**Source passage:**
******

Is your pastor really not telling you some truths about the Bible? Let’s talk about it on Deeper Waters.

Richard Hagenston is an ordained United Methodist minister and a former pastor who has written a book called Fabricating Faith: How Christianity Became A Religion Jesus Would Have Rejected. Now to be fair, I have not read the book yet, but someone sent me a link to the blog of Hemant Mehta, the “friendly atheist”, where he has a guest post by Mr. Hagenston.

Now I’d like to start with a sad statement. I think the reason many of these issues will never come up from pastors is that frankly, most pastors don’t even think about them. I have said several times that too many pastors are unequipped. I am not saying all pastors should specialize in apologetics, but all pastors need a basic knowledge at least of apologetics, they need to have at least one “Go-to” person in the church on apologetics, and they need to be able to emphasize the importance of apologetics to their flock. The sad reality is too many people in the flock have no clue what apologetics is, including myself for a long time, and this could be because many pastors don’t know either.

The result of this will be in the increasing amount of misinformation put out. On the one hand, Christians who apostasize from the faith will go out and share all this information that they never knew about, most of it coming from bogus sources on the internet. The second is that there will be too many Christians who will follow in kind because their pastor never protected them. Unfortunately, those who stay in the faith too often live in their secluded bubbles and ignoring the outside world, which kills any chance of their fulfilling the Great Commission.

That having been said, let’s look at the truths that will not be told.

The first is that the apostles did not know of a virgin birth.

The problem with such a claim is the same as illustrated by Christ-mythers. It relies on an argument from silence. If X never mentioned an event, then he didn’t know about it. We could only guess from something like this that a large population of the world at the time knew absolutely nothing about a volcano that destroyed Pompeii and Herculaneum. Because we deem something as important does not mean that the people of the time would have really wanted to talk about it.

Let’s consider the virgin birth. If the first Gospel written was Mark, why would Mark not mention it? It’s really quite simple. Mark is an inclusio document that is based on the eyewitness of Peter. Peter would most certainly have not been present for a virgin birth. Despite this, some think there could be a veiled reference in describing Jesus as the son of Mary instead of of Joseph in Mark 6:3.

Is not this the carpenter, the son of Mary and brother of James and Joses and Judas and Simon? And are not his sisters here with us?” And they took offense at him.

In fact, it could be the virgin birth would not be something that the writers would want to mention. As David Instone-Brewer points out in The Jesus Scandals. the virgin birth would have also been seen as an embarrassment. Not because if it was true that that would lower Jesus. It is because it would be seen with skepticism and in a Jewish culture, it would admit one sure fact about Jesus.

Jesus had a birth that was not normal.

Why would that be shameful? Because that could easily lead to the charge that Jesus was a mamzer, that is, a child born illegitimately. That might not be as big a deal here in modern America, but in the Jewish culture, that would really call into question your status as a righteous man of God. A writer like Matthew could have heard the rumors and think he had to say something and grasp onto Isaiah 7:14, which was admittedly not seen as Messianic at all. (Were Matthew making up a story, one would expect him to use passages that were seen as Messianic.)

******

**What is expected:**
Summarize the post in three sentences. Rely only on the post for what comes next.

**Given records:**
******

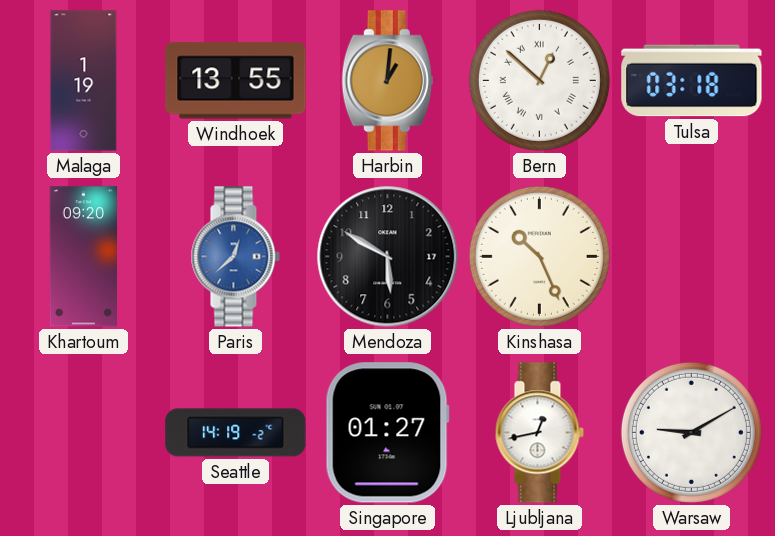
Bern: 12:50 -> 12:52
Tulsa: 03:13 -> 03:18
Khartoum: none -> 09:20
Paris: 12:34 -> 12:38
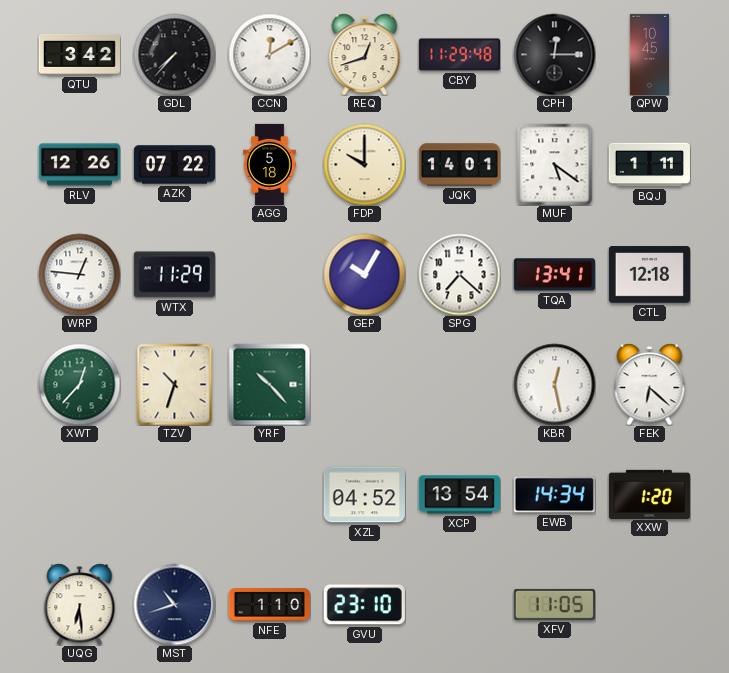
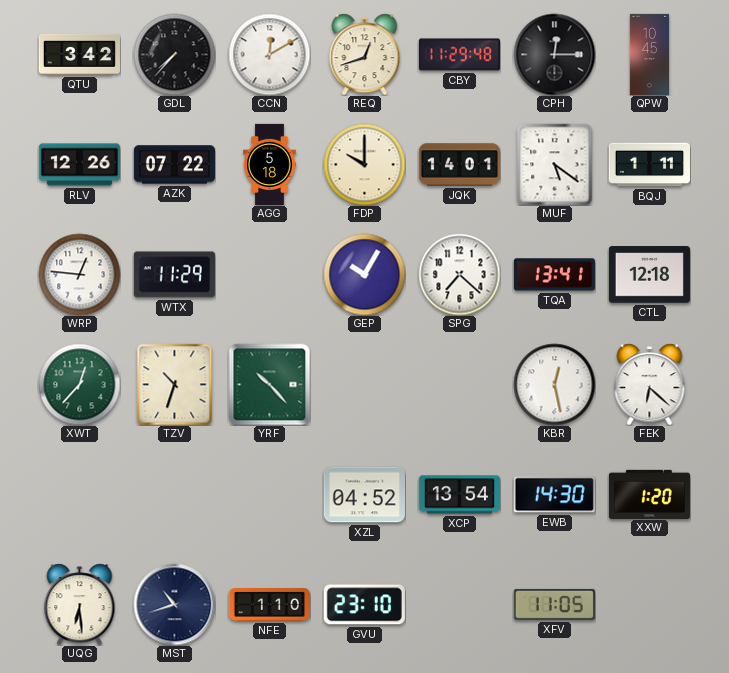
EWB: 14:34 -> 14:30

******

**Written solution:**
The writer argues that many pastors never raise issues like those in Richard Hagenston's guest post because they lack basic knowledge of apologetics, which leads to more misinformation and leaves believers unprotected. Against the claim that the apostles did not know of a virgin birth, the writer says it relies on an argument from silence, and that Mark, based on Peter's eyewitness account, would not mention an event Peter never saw. The writer adds that the virgin birth may have been an embarrassment the Gospel writers avoided, since in Jewish culture an abnormal birth could lead to the charge that Jesus was illegitimate.